- Born: 19 September 1956 Rawalpindi, Pakistan
- Died: 23 September 1981 (aged 25) Chittagong Central Jail, Bangladesh
- Buried: Nasirabad, Chittagong
- Allegiance: Bangladesh
- Branch: Bangladesh Army
- Service years: 1976–1981
- Rank: Captain
- Unit: East Bengal Regiment
- Commands: Adjutant of 10th East Bengal Regiment;
- Known for: Assassination of Ziaur Rahman

= Jamil Haque =

Bangladeshi assassin

Jamil Haque (19 September 1956 – 23 September 1981) was a captain in the Bangladesh Army who was executed for his involvement in the assassination of President Ziaur Rahman.

== Career ==
Jamil Haque was born on 19 September 1956, in Rawalpindi, Pakistan. He studied at Quetta, Peshawar, and Mymensingh Cadet Colleges and joined the Bangladesh Army in November 1975. He was commissioned the following year. Jamil got married on 21 April 1976 and had one son.

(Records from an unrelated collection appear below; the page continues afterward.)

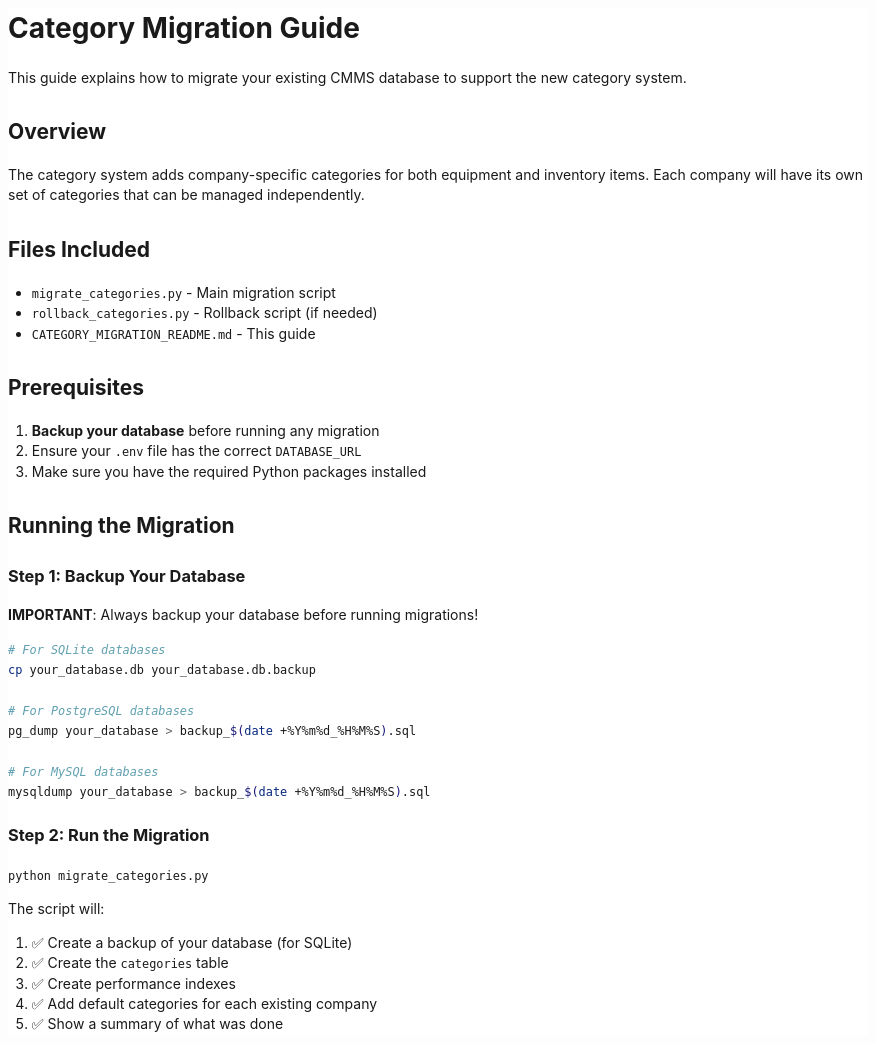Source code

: # Category Migration Guide

This guide explains how to migrate your existing CMMS database to support the new category system.

## Overview

The category system adds company-specific categories for both equipment and inventory items. Each company will have its own set of categories that can be managed independently.

## Files Included

- `migrate_categories.py` - Main migration script
- `rollback_categories.py` - Rollback script (if needed)
- `CATEGORY_MIGRATION_README.md` - This guide

## Prerequisites

1. **Backup your database** before running any migration
2. Ensure your `.env` file has the correct `DATABASE_URL`
3. Make sure you have the required Python packages installed

## Running the Migration

### Step 1: Backup Your Database

**IMPORTANT**: Always backup your database before running migrations!

```bash
# For SQLite databases
cp your_database.db your_database.db.backup

# For PostgreSQL databases
pg_dump your_database > backup_$(date +%Y%m%d_%H%M%S).sql

# For MySQL databases
mysqldump your_database > backup_$(date +%Y%m%d_%H%M%S).sql
```

### Step 2: Run the Migration

```bash
python migrate_categories.py
```

The script will:

1. ✅ Create a backup of your database (for SQLite)
2. ✅ Create the `categories` table
3. ✅ Create performance indexes
4. ✅ Add default categories for each existing company
5. ✅ Show a summary of what was done
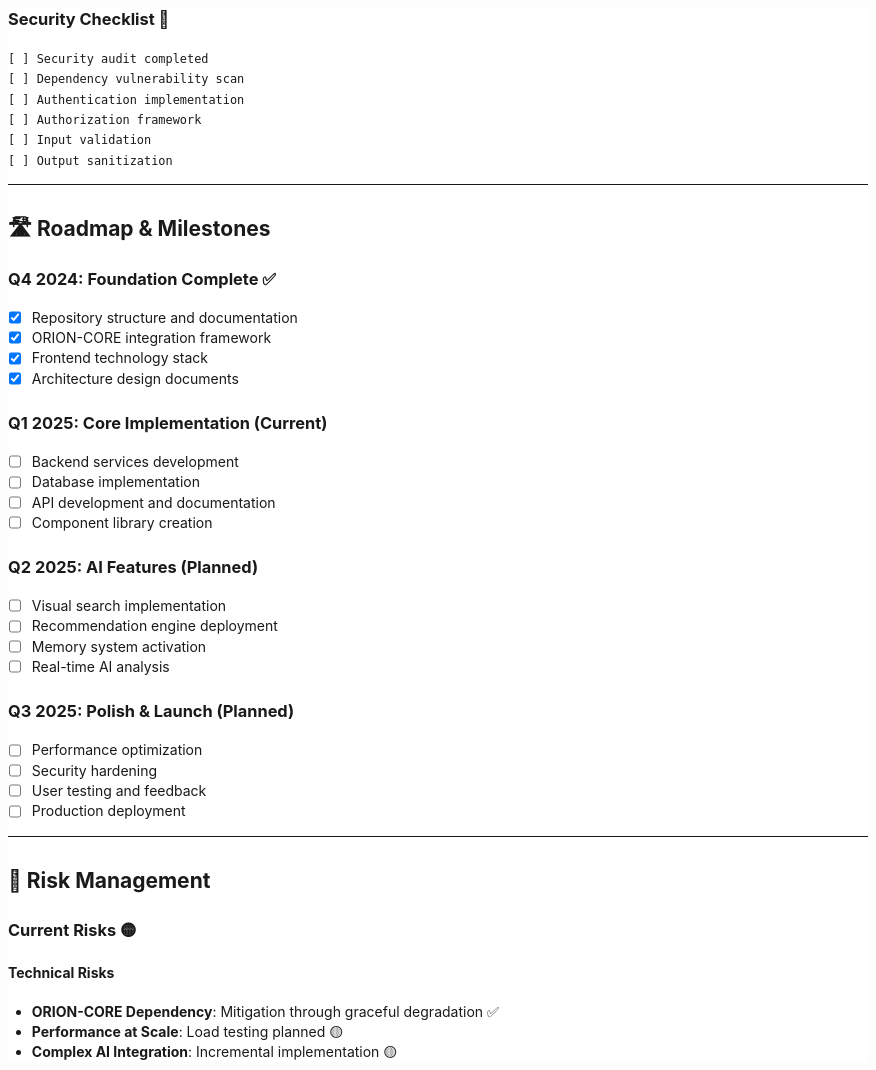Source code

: ### **Security Checklist** 🔴
```
[ ] Security audit completed
[ ] Dependency vulnerability scan
[ ] Authentication implementation
[ ] Authorization framework
[ ] Input validation
[ ] Output sanitization
```

---

## 🛣️ Roadmap & Milestones

### **Q4 2024: Foundation Complete** ✅
- [x] Repository structure and documentation
- [x] ORION-CORE integration framework
- [x] Frontend technology stack
- [x] Architecture design documents

### **Q1 2025: Core Implementation** (Current)
- [ ] Backend services development
- [ ] Database implementation
- [ ] API development and documentation
- [ ] Component library creation

### **Q2 2025: AI Features** (Planned)
- [ ] Visual search implementation
- [ ] Recommendation engine deployment
- [ ] Memory system activation
- [ ] Real-time AI analysis

### **Q3 2025: Polish & Launch** (Planned)
- [ ] Performance optimization
- [ ] Security hardening
- [ ] User testing and feedback
- [ ] Production deployment

---

## 🚨 Risk Management

### **Current Risks** 🟡

#### **Technical Risks**
- **ORION-CORE Dependency**: Mitigation through graceful degradation ✅
- **Performance at Scale**: Load testing planned 🟡
- **Complex AI Integration**: Incremental implementation 🟡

=== Assassination of Ziaur Rahman ===
At 11:30 pm on 29 May 1981, Lt. Colonel Matiur Rahman and Lt. Colonel Mehboob held a meeting, which Captain Jamil attended. At this meeting, Matiur brought out a Quran and said
This is the Holy Quran. Whatever we are doing, we are doing in the interest of our country, our people and for justice. Those of you who are with us will touch the Holy Quran and promise to do what is necessary. Those of you who are not with us may leave the room. But my only request to them is not to tell about this thing to the others.
All the officers present, including Jamil, took the oath and then changed into uniforms and armed themselves. At 2:30 am on 30 May 1981, the conspirators organised three teams. The first two teams were to attack the Circuit House, where Zia was staying, and the third team was to shoot anyone trying to escape. Jamil was in the first strike team, along with Lt. Colonel Mehboob, Major Khalid, Captain Abdus Sattar, and Lieutenant Rafiqul. During the attack on the Circuit House, Jamil was accidentally shot by members of the second strike team. Despite his injuries, Jamil managed to shoot and wound Naik Rafiqul Uddin, the personal bodyguard of Zia.

After Zia was killed, Jamil Haque and Lt. Colonel Fazle, who was also wounded, were taken to the Combined Military Hospital in Chittagong. When the other conspirators were escaping, Major Khaled picked up Fazle and Jamil from the hospital. However, the journey was too much for the pair, and Major Khalid abandoned them at Faikchari, where they were arrested.

== Death ==
Jamil was hanged on 23 September 1981, at Chittagong Prison. He was buried at Garibullah Shah Cemetery in Chittagong.